In [1]:
import pandas as pd
import numpy as np
import tensorflow as tf
import nltk, re, time
from nltk.corpus import stopwords

from bs4 import BeautifulSoup 

from sklearn.model_selection import train_test_split
from keras.preprocessing.text import Tokenizer

nltk.download('stopwords')
from time import time
import warnings
warnings.filterwarnings('ignore')

Using TensorFlow backend.


[nltk_data] Downloading package stopwords to /home/ideis/nltk_data...
[nltk_data]   Package stopwords is already up-to-date!


In [2]:
train = pd.read_csv("data/labeledTrainData.tsv", header=0, delimiter="\t", quoting=3)
test = pd.read_csv( "data/testData.tsv", header=0, delimiter="\t", quoting=3)

print("Train: %d, Test: %d\n"
      % (train["review"].size, test["review"].size))

Train: 25000, Test: 25000



In [3]:
def clean_text(text, remove_stopwords=True):
    '''Clean the text, with the option to remove stopwords'''
    text = BeautifulSoup(text).get_text()
    text = text.lower().split()

    # Optionally, remove stop words
    if remove_stopwords:
        stops = set(stopwords.words("english"))
        text = [w for w in text if not w in stops]
    
    text = " ".join(text)

    text = re.sub(r"[^a-z]", " ", text)
    text = re.sub(r"   ", " ", text) # Remove any extra spaces
    text = re.sub(r"  ", " ", text)
    
    return(text)

def extract_sentiment(s):
    s = re.sub(r"[^0-9]", " ", s)
    n = int(s.split()[1])
    if n <= 5:
        return 0
    else:
        return 1
train['review'] = train.apply(lambda x: clean_text(x['review']), axis=1)
test['review'] = test.apply(lambda x: clean_text(x['review']), axis=1)
test['sentiment'] = test.apply(lambda x: extract_sentiment(x['id']), axis=1)

In [4]:
from keras.preprocessing.text import Tokenizer
from keras.preprocessing.sequence import pad_sequences

maxlen = 300  # Max length of review
max_features = 10000  # Number of words to consider as features
max_words = 10000  # Number of words to consider in the dataset

tokenizer = Tokenizer(num_words=max_words)
tokenizer.fit_on_texts(train["review"])
sequences = tokenizer.texts_to_sequences(train["review"])

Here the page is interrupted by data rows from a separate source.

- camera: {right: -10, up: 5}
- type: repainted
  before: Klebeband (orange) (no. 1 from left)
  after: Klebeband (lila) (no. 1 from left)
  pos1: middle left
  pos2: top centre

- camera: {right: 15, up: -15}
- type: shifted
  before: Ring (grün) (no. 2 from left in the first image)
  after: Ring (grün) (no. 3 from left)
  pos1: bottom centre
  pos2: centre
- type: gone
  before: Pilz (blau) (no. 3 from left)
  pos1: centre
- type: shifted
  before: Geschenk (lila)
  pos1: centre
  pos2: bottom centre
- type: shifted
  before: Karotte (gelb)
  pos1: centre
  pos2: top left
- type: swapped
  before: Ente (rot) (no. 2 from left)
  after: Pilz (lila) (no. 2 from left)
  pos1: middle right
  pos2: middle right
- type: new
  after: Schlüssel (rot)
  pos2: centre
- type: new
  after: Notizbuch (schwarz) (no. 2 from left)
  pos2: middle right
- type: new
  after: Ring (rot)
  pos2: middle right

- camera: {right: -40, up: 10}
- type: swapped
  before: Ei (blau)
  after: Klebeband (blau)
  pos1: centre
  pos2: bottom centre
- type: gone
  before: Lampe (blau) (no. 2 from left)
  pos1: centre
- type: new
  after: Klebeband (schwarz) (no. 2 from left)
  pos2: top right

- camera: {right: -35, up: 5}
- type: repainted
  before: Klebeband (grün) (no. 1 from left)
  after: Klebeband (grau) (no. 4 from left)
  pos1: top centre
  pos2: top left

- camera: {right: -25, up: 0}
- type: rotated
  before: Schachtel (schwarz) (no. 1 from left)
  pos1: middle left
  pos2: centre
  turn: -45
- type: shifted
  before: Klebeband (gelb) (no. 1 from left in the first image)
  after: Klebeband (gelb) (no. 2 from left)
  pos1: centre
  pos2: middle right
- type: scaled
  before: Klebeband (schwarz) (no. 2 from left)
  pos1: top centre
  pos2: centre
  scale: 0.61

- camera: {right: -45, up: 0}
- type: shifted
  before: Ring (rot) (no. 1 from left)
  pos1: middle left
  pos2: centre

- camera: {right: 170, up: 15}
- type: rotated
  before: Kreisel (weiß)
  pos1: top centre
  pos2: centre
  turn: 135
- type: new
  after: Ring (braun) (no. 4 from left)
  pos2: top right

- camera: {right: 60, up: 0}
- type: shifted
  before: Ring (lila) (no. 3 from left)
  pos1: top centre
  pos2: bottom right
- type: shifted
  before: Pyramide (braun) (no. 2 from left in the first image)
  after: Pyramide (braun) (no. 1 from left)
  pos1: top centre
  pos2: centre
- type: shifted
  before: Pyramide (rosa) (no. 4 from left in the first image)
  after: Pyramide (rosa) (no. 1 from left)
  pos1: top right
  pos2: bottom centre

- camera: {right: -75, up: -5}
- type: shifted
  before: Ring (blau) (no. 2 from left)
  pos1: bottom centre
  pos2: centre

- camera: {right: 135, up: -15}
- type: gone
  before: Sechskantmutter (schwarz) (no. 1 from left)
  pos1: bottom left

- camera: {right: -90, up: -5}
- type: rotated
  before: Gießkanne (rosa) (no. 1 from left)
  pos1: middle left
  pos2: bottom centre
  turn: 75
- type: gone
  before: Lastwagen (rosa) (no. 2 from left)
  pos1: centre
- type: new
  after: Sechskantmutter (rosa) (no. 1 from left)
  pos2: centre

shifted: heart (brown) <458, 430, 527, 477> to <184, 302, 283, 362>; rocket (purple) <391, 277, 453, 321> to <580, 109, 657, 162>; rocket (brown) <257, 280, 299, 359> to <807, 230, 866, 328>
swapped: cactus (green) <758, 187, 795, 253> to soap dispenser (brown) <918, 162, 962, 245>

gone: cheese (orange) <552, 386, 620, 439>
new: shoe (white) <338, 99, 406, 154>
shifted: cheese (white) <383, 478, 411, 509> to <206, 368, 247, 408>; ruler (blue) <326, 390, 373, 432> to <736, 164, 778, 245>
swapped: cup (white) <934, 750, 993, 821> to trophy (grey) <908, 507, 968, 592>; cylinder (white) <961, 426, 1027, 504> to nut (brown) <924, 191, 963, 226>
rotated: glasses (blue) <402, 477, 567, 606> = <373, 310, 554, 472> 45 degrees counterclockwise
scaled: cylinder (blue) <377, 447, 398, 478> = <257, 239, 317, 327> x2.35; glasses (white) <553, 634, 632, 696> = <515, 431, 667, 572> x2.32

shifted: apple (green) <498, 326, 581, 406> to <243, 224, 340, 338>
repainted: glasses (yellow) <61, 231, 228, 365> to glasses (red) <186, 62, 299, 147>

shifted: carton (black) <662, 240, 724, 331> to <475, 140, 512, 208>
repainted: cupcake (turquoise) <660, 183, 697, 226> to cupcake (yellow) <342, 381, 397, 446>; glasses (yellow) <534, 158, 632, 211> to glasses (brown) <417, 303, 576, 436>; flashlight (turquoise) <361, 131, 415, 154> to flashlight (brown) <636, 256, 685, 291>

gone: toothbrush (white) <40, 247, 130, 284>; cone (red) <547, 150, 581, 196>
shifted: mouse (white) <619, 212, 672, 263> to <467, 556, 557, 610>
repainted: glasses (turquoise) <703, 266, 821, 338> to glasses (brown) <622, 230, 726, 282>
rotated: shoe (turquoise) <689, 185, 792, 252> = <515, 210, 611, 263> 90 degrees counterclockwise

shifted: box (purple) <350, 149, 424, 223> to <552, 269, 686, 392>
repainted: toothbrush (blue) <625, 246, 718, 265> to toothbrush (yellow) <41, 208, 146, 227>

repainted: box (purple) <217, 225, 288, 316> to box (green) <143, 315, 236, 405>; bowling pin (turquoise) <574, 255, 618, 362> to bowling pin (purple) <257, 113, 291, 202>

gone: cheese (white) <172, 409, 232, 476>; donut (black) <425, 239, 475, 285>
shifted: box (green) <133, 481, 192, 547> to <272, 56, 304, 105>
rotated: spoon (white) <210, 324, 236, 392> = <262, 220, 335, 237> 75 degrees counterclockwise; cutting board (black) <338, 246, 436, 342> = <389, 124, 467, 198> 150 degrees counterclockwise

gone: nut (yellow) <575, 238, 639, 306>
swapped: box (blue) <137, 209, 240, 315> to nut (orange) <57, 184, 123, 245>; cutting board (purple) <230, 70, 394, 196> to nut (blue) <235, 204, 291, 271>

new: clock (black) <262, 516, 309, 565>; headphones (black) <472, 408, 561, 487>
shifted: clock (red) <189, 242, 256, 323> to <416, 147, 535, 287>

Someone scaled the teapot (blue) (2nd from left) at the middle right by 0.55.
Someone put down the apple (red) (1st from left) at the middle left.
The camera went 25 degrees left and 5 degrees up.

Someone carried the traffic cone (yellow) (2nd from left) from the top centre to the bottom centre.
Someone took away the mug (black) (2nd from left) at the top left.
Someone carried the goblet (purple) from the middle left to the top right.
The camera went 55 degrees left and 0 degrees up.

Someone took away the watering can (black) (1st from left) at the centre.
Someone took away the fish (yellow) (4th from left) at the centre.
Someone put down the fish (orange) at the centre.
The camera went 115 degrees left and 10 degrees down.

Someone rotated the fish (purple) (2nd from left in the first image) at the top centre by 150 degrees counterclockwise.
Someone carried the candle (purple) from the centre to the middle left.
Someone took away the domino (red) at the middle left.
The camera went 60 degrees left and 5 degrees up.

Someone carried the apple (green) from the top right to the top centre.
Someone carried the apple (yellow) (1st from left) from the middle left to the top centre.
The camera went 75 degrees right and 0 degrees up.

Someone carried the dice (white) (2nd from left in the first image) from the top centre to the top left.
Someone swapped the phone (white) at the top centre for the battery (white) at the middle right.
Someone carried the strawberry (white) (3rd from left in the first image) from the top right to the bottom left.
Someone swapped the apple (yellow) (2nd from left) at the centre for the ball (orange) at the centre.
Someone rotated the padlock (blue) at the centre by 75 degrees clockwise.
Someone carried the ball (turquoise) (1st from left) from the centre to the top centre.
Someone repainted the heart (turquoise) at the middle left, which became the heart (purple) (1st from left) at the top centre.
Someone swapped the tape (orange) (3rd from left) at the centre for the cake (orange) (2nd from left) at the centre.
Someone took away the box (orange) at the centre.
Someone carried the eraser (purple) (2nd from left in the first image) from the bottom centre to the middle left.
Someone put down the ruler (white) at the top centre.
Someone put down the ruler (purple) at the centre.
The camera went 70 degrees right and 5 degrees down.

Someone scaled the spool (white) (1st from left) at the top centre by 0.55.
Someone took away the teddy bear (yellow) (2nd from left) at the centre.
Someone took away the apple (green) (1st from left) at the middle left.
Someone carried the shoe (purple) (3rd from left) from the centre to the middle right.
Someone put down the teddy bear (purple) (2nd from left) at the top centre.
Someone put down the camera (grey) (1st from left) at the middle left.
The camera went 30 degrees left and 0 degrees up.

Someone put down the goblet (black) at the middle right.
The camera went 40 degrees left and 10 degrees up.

word_index = tokenizer.word_index
print('Found %s unique tokens.' % len(word_index))

data = pad_sequences(sequences, maxlen=maxlen)
labels = np.asarray(train["sentiment"])
print('Shape of data tensor:', data.shape)
print('Shape of label tensor:', labels.shape)

Found 74216 unique tokens.
Shape of data tensor: (25000, 200)
Shape of label tensor: (25000,)


In [5]:
training_samples = 20000
validation_samples = 5000

indices = np.arange(data.shape[0])
np.random.shuffle(indices)
data = data[indices]
labels = labels[indices]

x_train = data[:training_samples]
y_train = labels[:training_samples]
x_val = data[training_samples: training_samples + validation_samples]
y_val = labels[training_samples: training_samples + validation_samples]

In [6]:
from keras.models import Sequential
from keras.layers import Embedding, Dense, Conv1D, MaxPooling1D, GlobalMaxPooling1D, Dropout
from keras.optimizers import RMSprop

model = Sequential()
model.add(Embedding(max_features, 32, input_length=maxlen))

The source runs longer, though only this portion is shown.